In quei testi la fede nei numeri e nei modelli è stata pesantemente adattata alle necessità e alle opportunità del caso: il trucco adottato (ridurre, senza indicare dei limiti inferiori, la vita nominale e quindi il periodo di riferimento, sino a che la probabilità di superamento nel periodo è la stessa di un edificio a norma) confida sulla (presunta) incapacità degli ingegneri di capire che nel modello probabilistico della sicurezza conta, più della probabilità totale nel periodo, la probabilità annua e quindi, se si diminuisce troppo il periodo di riferimento può aumentare in modo clamoroso il rischio che ci si assume.
Si deve anche dire, per completezza, che, a differenza dagli altri documenti, le Linee Guida BBCC del 2011 fanno presente questa problematica e sebbene non indichino in modo esplicito dei limiti inferiori, suggeriscono in qualche modo di stare al di sopra al valore dei 20 anni.

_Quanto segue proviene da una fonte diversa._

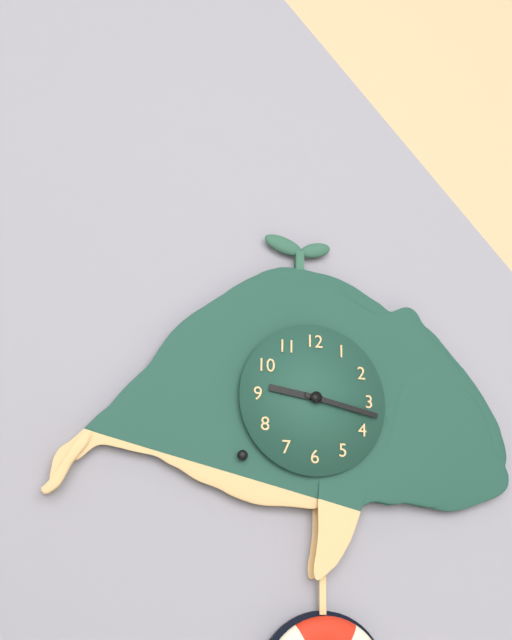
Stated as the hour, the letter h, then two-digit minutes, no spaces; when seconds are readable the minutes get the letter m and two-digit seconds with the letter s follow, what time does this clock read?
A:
9h17
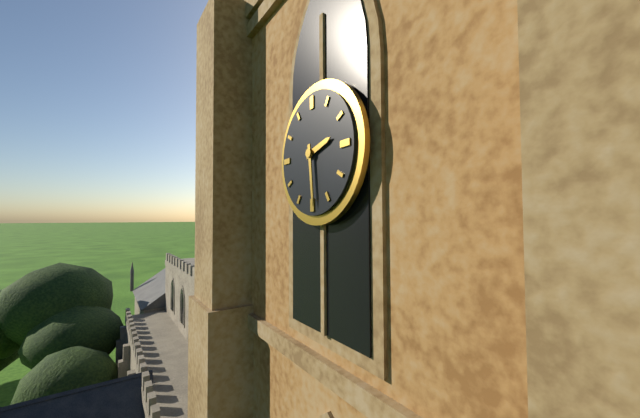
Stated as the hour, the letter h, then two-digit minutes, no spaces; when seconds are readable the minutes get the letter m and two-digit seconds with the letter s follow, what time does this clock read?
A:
2h29
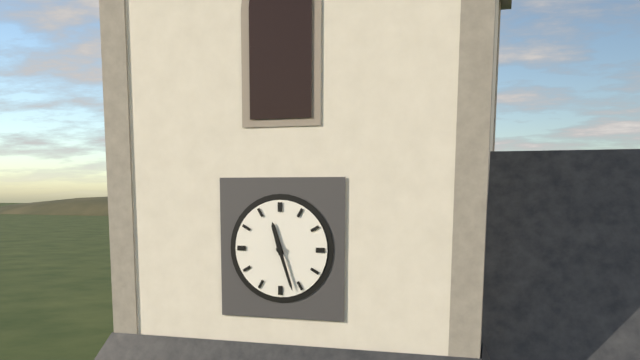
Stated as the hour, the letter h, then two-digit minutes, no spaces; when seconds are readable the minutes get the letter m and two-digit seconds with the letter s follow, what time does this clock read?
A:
11h27
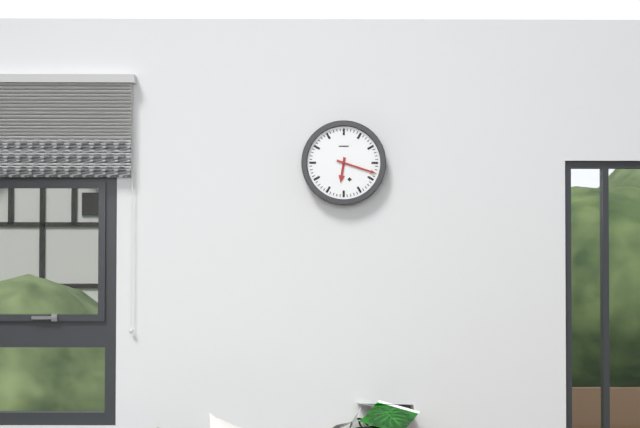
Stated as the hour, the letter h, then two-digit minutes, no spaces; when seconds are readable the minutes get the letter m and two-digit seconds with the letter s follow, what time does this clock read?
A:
6h18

Non si può tacere infine su una analoga e ancor più grave incoerenza insita nella definizione dei coefficienti di adeguatezza per gli interventi di miglioramento delle nuove NTC 2014, che in taluni casi (ad esempio quando si dice che va bene anche 0,1) equivale a rinnegare ogni fiducia nei risultati del calcolo strutturale e nel concetto stesso di “vita nominale” (Borri e De Maria, 2015c). In altre parole, quanto è stato scritto equivale a dire che il calcolo è obbligatorio, e quindi si deve fare, ma poi, in definitiva, quello che viene non ha alcuna importanza, e se la vita nominale residua non è neppure calcolabile, risultando il periodo di ritorno al di sotto del minimo valutabile, va bene lo stesso… Quello che non è chiaro è su chi ricadranno poi le responsabilità conseguenti a situazioni di questo tipo.

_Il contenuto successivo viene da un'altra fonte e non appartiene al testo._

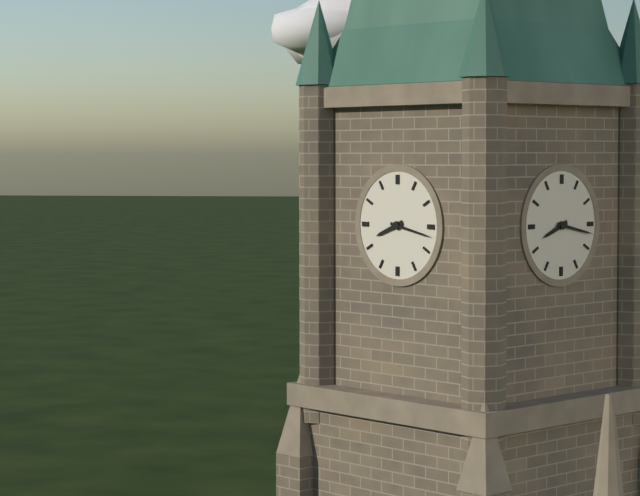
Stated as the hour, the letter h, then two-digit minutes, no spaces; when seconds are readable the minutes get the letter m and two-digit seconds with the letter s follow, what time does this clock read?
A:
8h17
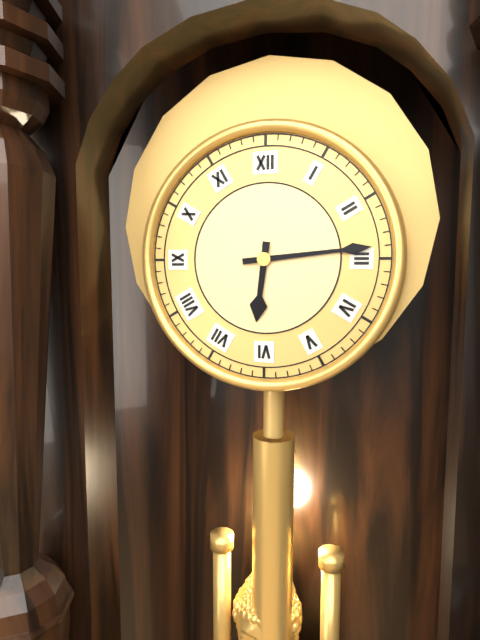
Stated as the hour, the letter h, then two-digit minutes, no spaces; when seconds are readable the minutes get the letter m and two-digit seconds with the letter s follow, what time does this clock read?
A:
6h14
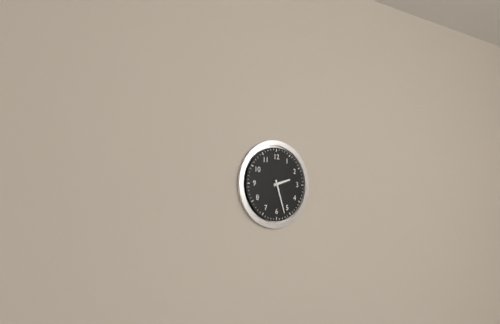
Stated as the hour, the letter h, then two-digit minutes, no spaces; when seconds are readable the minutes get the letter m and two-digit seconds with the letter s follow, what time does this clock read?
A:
2h27
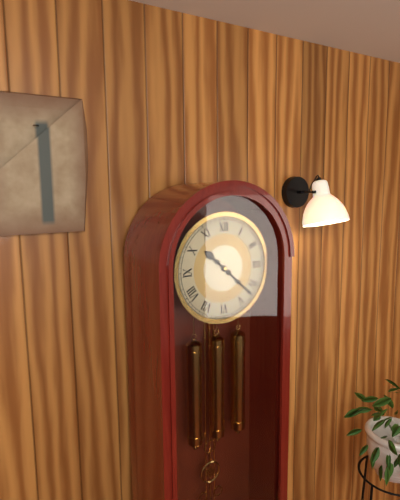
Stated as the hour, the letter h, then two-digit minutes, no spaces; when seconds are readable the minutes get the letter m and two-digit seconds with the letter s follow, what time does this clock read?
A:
10h22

DANNI DA ECCESSO DI DELEGA, DANNI DA INERZIA E DANNI DA IGNORANZA
Non si possono qui non ricordare anche quei casi, molti dei quali proprio in Abruzzo negli anni ’60 -’70, dove un eccesso di delega nei confronti degli strutturisti dell’epoca ha portato ad un sistematico e sciagurato inserimento di elementi in c.a. rigidi e massicci (cordoli sommitali, solai, coperture in latero cemento) in costruzioni realizzate con murature.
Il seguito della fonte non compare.